Ahora lo probe chechando la continuidad en A1 y A2 y no tiene, marca un circuito abierto, eso es correcto y esta bien, pero a la hora de chechar continuidad en A1 y G tambien abierto, ahí no se si este bien, y en A2 y G si marca continuidad  pero no me di cuenta si ya estaba así o le paso algo malo, para esto estoy tratando de armar el circuito:

http://www.pablin.com.ar/electron/circuito/computer/triac220/index.htm

Pero pense en probaro con una pila y un micro switch para emular el Puerto Paralelo, pero no nada, lo otro que se me ocurre si el triac esta bien es que estoy usando un MOC 3011 pero la verdad no se si es el problema, 

Es normal que l triac tenga continuidad en esas dos terminales o ese circuito cerrado es para que pase la corriente por el triac? O como esta la cosa?


----------



## Fogonazo (Nov 27, 2010)

danielmendoza dijo:


> .....Ahora lo probe chechando la continuidad en A1 y A2 y no tiene, marca un circuito abierto, eso es correcto y esta bien


Correcto.


> ...pero a la hora de chechar continuidad en A1 y G tambien abierto, ahí no se si este bien,


Correcto.


> ...y en A2 y G si marca continuidad


Correcto.


> ....esto estoy tratando de armar el circuito:
> 
> 
> 
> ...


Esa resistencia que estas midiendo es correcta.
Verifica lo siguiente:
1) Que la resistencia que dispara la compuerta valla al Ánodo correcto (Ver datasheet)
2) Que el Opto-Aislador se encuentre bien conectado (Ver datasheet)
3) Que la polaridad con que alimentas al LED del Opto-Aislador sea la correcta.
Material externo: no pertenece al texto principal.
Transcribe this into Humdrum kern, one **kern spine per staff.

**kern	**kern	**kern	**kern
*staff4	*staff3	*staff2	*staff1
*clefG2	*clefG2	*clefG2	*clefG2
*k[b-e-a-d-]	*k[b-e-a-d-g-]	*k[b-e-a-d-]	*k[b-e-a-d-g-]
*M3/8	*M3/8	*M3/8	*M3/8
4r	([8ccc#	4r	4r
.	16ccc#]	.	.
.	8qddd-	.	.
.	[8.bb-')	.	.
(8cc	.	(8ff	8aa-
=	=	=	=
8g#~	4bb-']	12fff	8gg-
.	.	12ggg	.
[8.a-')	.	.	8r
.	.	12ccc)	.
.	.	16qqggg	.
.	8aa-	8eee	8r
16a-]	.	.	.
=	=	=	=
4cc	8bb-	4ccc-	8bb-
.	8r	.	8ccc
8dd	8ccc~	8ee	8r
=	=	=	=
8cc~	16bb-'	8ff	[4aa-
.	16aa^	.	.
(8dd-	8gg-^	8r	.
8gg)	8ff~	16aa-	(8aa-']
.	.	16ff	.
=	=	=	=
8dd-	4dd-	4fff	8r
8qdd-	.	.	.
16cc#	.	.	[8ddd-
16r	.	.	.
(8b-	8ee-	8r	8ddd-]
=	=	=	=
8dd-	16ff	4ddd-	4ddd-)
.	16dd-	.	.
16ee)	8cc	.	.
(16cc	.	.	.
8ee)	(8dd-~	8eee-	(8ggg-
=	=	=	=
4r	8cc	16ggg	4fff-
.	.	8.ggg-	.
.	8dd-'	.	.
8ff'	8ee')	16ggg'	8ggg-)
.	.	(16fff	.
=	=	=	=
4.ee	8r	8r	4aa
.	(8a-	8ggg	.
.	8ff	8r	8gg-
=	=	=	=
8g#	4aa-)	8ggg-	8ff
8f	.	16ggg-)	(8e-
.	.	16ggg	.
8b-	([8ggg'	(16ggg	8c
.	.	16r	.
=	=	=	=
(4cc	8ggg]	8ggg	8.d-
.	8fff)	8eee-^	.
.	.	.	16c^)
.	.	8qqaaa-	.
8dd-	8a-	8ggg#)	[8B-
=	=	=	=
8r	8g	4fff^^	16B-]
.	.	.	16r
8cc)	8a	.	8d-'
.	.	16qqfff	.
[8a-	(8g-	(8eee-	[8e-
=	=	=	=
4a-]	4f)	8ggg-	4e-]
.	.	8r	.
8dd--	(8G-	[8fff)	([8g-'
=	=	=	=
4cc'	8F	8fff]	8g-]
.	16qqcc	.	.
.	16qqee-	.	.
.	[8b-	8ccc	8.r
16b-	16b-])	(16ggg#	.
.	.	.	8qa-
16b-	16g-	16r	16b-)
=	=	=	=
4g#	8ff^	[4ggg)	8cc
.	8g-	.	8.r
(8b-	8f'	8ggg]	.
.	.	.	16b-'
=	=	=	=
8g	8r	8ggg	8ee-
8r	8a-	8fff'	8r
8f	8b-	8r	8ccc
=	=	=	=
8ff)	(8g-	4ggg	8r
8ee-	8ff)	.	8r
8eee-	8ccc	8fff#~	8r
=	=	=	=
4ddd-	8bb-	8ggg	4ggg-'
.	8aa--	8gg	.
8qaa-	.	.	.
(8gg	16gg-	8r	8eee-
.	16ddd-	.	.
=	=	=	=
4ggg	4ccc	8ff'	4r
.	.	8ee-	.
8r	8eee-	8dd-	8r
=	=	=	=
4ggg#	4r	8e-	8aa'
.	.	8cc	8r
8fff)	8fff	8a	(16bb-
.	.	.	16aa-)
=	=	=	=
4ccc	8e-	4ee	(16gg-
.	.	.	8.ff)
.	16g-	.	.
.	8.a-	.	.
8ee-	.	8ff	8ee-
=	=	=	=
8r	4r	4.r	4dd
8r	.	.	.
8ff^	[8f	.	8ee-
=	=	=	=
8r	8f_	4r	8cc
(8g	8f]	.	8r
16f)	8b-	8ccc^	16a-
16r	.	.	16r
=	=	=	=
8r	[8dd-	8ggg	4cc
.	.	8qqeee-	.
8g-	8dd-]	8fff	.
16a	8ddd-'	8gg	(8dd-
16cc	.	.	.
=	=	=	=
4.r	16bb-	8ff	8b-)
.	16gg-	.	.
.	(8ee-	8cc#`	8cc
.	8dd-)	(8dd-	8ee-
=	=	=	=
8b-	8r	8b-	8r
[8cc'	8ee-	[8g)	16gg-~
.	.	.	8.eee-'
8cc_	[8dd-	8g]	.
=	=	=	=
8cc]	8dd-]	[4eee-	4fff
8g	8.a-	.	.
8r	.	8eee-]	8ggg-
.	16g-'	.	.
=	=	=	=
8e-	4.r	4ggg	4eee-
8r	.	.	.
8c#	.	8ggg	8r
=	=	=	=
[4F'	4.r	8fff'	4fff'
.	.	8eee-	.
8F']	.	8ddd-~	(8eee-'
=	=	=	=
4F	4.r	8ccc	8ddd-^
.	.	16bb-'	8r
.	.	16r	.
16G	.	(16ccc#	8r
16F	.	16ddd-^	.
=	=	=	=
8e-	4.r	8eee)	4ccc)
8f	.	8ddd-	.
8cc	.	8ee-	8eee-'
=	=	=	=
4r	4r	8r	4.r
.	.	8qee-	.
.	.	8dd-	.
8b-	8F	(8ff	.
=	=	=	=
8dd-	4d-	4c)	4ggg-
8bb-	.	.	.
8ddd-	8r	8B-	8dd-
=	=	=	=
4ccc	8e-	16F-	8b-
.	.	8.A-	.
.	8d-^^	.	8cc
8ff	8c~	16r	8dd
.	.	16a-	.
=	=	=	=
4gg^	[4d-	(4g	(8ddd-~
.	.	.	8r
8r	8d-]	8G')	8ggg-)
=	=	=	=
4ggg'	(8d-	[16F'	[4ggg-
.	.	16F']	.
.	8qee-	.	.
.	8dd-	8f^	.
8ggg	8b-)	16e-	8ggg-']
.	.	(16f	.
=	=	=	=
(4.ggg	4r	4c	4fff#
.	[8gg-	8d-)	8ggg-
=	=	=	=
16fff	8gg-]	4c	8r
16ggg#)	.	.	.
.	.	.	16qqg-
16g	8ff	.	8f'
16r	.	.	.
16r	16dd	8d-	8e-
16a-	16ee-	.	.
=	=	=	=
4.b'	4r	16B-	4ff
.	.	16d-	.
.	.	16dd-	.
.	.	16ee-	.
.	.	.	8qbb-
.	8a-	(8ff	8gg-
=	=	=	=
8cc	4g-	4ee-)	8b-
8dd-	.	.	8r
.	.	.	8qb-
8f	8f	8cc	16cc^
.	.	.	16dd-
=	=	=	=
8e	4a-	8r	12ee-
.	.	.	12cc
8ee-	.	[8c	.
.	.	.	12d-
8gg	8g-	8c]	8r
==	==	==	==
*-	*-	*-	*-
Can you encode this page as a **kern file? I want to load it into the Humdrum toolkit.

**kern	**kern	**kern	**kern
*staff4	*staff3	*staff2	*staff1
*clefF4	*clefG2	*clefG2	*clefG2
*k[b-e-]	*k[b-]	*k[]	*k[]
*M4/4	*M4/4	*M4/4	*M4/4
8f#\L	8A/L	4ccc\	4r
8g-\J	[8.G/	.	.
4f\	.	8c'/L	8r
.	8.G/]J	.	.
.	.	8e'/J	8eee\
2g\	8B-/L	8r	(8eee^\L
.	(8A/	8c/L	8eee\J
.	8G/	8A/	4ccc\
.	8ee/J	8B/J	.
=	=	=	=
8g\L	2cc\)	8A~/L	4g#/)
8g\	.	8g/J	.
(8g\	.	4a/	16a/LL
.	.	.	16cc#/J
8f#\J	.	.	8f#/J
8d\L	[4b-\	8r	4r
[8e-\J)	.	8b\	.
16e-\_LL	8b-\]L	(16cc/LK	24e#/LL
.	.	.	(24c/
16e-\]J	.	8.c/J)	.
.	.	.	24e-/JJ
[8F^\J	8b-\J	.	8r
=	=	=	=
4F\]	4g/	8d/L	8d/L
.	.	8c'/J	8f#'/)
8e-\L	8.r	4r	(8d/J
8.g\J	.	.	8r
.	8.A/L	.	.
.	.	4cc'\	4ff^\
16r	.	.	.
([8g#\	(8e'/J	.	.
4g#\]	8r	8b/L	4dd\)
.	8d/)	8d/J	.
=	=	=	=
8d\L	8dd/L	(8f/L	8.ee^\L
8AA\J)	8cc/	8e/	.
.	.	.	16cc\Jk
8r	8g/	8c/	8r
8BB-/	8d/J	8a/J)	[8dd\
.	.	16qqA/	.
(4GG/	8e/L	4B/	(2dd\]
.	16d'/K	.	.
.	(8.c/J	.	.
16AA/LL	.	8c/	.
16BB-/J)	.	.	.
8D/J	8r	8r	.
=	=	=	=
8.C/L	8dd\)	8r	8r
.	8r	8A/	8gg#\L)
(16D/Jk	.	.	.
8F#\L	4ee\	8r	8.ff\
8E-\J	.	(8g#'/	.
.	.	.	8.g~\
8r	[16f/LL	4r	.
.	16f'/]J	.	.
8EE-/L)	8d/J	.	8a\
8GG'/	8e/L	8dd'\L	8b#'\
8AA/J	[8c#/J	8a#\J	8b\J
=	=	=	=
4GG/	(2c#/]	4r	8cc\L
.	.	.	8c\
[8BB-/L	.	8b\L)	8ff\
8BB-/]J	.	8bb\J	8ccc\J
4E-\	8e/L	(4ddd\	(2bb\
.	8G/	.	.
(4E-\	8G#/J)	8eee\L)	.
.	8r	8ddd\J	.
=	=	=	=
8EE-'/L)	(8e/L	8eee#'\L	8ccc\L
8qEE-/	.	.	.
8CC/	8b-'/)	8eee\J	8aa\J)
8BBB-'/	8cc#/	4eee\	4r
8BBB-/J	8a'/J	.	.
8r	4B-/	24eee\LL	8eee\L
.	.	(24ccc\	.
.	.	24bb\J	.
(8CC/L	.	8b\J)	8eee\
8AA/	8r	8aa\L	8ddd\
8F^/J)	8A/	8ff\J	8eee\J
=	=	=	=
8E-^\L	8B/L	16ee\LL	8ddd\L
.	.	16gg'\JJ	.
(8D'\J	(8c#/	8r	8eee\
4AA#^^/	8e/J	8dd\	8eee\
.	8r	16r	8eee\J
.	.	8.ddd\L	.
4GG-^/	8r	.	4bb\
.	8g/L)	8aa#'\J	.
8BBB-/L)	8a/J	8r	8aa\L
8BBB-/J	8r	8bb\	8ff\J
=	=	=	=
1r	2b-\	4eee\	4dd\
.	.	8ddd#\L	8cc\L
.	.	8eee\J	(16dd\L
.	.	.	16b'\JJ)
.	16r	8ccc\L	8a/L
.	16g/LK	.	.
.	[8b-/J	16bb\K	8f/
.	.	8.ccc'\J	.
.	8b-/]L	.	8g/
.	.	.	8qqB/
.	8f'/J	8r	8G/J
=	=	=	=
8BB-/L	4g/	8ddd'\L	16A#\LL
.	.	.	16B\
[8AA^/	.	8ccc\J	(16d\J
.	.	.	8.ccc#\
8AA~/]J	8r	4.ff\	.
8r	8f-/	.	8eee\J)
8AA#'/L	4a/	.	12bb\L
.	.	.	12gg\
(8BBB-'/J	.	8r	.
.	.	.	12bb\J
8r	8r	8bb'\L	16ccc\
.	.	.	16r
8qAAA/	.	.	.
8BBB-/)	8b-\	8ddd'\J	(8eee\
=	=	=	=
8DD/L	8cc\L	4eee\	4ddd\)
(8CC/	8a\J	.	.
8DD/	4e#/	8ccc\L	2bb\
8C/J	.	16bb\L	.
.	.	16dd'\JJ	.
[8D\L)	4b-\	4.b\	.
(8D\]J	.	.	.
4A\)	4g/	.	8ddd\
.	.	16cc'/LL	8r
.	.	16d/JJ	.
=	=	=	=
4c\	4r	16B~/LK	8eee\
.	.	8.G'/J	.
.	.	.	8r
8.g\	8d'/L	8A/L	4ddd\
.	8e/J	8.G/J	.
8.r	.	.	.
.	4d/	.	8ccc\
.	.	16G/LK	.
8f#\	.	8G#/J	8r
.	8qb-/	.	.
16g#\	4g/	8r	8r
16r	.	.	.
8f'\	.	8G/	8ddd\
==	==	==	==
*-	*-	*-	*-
Una pila común (Casi seguro) *NO* tiene tensión suficiente como para excitar al LED del Opto-Aislado, prueba con una batería de 9V y una resistencia de 1KΩ


----------



## franciscoxv (Mar 24, 2011)

la resistencia de 470 esta mal, debe ir en la pata del gate del triac, no arriba, espero t sirva, salu2


----------



## danielmendoza (Mar 24, 2011)

gracias franz pero ese esquema viene asi en el datasheet del moc y ya funciono en la vida real.


----------



## MGBarrantes (Mar 24, 2011)

Ten en cuenta que el Anodo 2 es el de la parte de arriba del triac en el esquema (donde pone MT1) y el Anodo 1 está abajo al lado de la puerta (donde pone MT2). Esto puede equivocar.


----------